# [What to produce]
Return the entries below exactly as written.

# [Extracted data]

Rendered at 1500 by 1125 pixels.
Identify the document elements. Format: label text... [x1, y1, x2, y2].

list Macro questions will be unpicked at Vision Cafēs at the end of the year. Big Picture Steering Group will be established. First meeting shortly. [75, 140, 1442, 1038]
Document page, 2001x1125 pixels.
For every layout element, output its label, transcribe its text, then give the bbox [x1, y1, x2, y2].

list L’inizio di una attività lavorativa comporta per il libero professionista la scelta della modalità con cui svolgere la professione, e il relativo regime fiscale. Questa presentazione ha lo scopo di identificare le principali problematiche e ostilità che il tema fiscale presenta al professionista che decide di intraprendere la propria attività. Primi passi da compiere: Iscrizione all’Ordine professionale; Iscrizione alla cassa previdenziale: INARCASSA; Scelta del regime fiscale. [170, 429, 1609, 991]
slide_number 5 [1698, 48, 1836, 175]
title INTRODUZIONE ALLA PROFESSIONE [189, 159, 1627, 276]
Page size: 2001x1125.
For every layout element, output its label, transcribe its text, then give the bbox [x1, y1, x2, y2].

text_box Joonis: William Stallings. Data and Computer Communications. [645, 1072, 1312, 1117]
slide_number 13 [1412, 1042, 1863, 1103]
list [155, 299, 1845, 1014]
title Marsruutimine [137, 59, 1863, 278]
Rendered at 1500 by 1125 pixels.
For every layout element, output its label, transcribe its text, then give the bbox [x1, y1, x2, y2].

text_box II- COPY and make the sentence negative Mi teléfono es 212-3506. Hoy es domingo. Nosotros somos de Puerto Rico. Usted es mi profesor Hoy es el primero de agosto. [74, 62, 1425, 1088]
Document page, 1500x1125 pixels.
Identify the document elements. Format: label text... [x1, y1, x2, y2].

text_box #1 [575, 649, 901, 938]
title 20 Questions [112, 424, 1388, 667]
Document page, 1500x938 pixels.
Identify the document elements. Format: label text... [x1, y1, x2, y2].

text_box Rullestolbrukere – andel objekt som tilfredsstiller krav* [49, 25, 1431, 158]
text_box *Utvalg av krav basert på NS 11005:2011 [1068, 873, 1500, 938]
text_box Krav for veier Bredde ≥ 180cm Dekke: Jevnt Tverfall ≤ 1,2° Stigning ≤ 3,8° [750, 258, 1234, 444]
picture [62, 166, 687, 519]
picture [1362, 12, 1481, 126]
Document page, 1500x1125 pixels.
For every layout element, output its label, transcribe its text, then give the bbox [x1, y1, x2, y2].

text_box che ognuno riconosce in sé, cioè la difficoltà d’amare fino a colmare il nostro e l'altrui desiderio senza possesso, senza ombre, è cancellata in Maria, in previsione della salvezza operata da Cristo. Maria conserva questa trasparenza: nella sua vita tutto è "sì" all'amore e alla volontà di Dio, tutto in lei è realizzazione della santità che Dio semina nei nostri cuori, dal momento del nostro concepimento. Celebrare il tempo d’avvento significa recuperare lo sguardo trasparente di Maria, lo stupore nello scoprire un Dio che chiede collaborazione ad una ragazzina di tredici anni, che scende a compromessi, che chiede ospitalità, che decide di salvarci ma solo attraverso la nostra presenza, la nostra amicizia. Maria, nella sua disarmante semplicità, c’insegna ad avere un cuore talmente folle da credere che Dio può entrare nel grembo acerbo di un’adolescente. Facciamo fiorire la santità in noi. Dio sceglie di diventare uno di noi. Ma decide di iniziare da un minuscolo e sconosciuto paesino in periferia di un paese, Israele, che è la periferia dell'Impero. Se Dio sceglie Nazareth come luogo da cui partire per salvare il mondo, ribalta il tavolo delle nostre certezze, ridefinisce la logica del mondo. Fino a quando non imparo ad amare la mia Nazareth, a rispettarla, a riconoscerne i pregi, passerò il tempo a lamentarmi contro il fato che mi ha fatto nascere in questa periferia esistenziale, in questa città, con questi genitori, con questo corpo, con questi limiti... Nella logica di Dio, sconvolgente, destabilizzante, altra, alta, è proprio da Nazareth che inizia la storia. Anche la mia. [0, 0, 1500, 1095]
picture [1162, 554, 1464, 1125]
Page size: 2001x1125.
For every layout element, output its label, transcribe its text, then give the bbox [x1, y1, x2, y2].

# [Result of this task]
Rendered at 1500 by 1125 pixels.
Identify the document elements. Format: label text... [x1, y1, x2, y2].

list Macro questions will be unpicked at Vision Cafēs at the end of the year. Big Picture Steering Group will be established. First meeting shortly. [75, 140, 1442, 1038]
Document page, 2001x1125 pixels.
For every layout element, output its label, transcribe its text, then give the bbox [x1, y1, x2, y2].

list L’inizio di una attività lavorativa comporta per il libero professionista la scelta della modalità con cui svolgere la professione, e il relativo regime fiscale. Questa presentazione ha lo scopo di identificare le principali problematiche e ostilità che il tema fiscale presenta al professionista che decide di intraprendere la propria attività. Primi passi da compiere: Iscrizione all’Ordine professionale; Iscrizione alla cassa previdenziale: INARCASSA; Scelta del regime fiscale. [170, 429, 1609, 991]
slide_number 5 [1698, 48, 1836, 175]
title INTRODUZIONE ALLA PROFESSIONE [189, 159, 1627, 276]
Page size: 2001x1125.
For every layout element, output its label, transcribe its text, then give the bbox [x1, y1, x2, y2].

text_box Joonis: William Stallings. Data and Computer Communications. [645, 1072, 1312, 1117]
slide_number 13 [1412, 1042, 1863, 1103]
list [155, 299, 1845, 1014]
title Marsruutimine [137, 59, 1863, 278]
Rendered at 1500 by 1125 pixels.
For every layout element, output its label, transcribe its text, then give the bbox [x1, y1, x2, y2].

text_box II- COPY and make the sentence negative Mi teléfono es 212-3506. Hoy es domingo. Nosotros somos de Puerto Rico. Usted es mi profesor Hoy es el primero de agosto. [74, 62, 1425, 1088]
Document page, 1500x1125 pixels.
Identify the document elements. Format: label text... [x1, y1, x2, y2].

text_box #1 [575, 649, 901, 938]
title 20 Questions [112, 424, 1388, 667]
Document page, 1500x938 pixels.
Identify the document elements. Format: label text... [x1, y1, x2, y2].

text_box Rullestolbrukere – andel objekt som tilfredsstiller krav* [49, 25, 1431, 158]
text_box *Utvalg av krav basert på NS 11005:2011 [1068, 873, 1500, 938]
text_box Krav for veier Bredde ≥ 180cm Dekke: Jevnt Tverfall ≤ 1,2° Stigning ≤ 3,8° [750, 258, 1234, 444]
picture [62, 166, 687, 519]
picture [1362, 12, 1481, 126]
Document page, 1500x1125 pixels.
For every layout element, output its label, transcribe its text, then give the bbox [x1, y1, x2, y2].

text_box che ognuno riconosce in sé, cioè la difficoltà d’amare fino a colmare il nostro e l'altrui desiderio senza possesso, senza ombre, è cancellata in Maria, in previsione della salvezza operata da Cristo. Maria conserva questa trasparenza: nella sua vita tutto è "sì" all'amore e alla volontà di Dio, tutto in lei è realizzazione della santità che Dio semina nei nostri cuori, dal momento del nostro concepimento. Celebrare il tempo d’avvento significa recuperare lo sguardo trasparente di Maria, lo stupore nello scoprire un Dio che chiede collaborazione ad una ragazzina di tredici anni, che scende a compromessi, che chiede ospitalità, che decide di salvarci ma solo attraverso la nostra presenza, la nostra amicizia. Maria, nella sua disarmante semplicità, c’insegna ad avere un cuore talmente folle da credere che Dio può entrare nel grembo acerbo di un’adolescente. Facciamo fiorire la santità in noi. Dio sceglie di diventare uno di noi. Ma decide di iniziare da un minuscolo e sconosciuto paesino in periferia di un paese, Israele, che è la periferia dell'Impero. Se Dio sceglie Nazareth come luogo da cui partire per salvare il mondo, ribalta il tavolo delle nostre certezze, ridefinisce la logica del mondo. Fino a quando non imparo ad amare la mia Nazareth, a rispettarla, a riconoscerne i pregi, passerò il tempo a lamentarmi contro il fato che mi ha fatto nascere in questa periferia esistenziale, in questa città, con questi genitori, con questo corpo, con questi limiti... Nella logica di Dio, sconvolgente, destabilizzante, altra, alta, è proprio da Nazareth che inizia la storia. Anche la mia. [0, 0, 1500, 1095]
picture [1162, 554, 1464, 1125]
Page size: 2001x1125.
For every layout element, output its label, transcribe its text, then give the bbox [x1, y1, x2, y2].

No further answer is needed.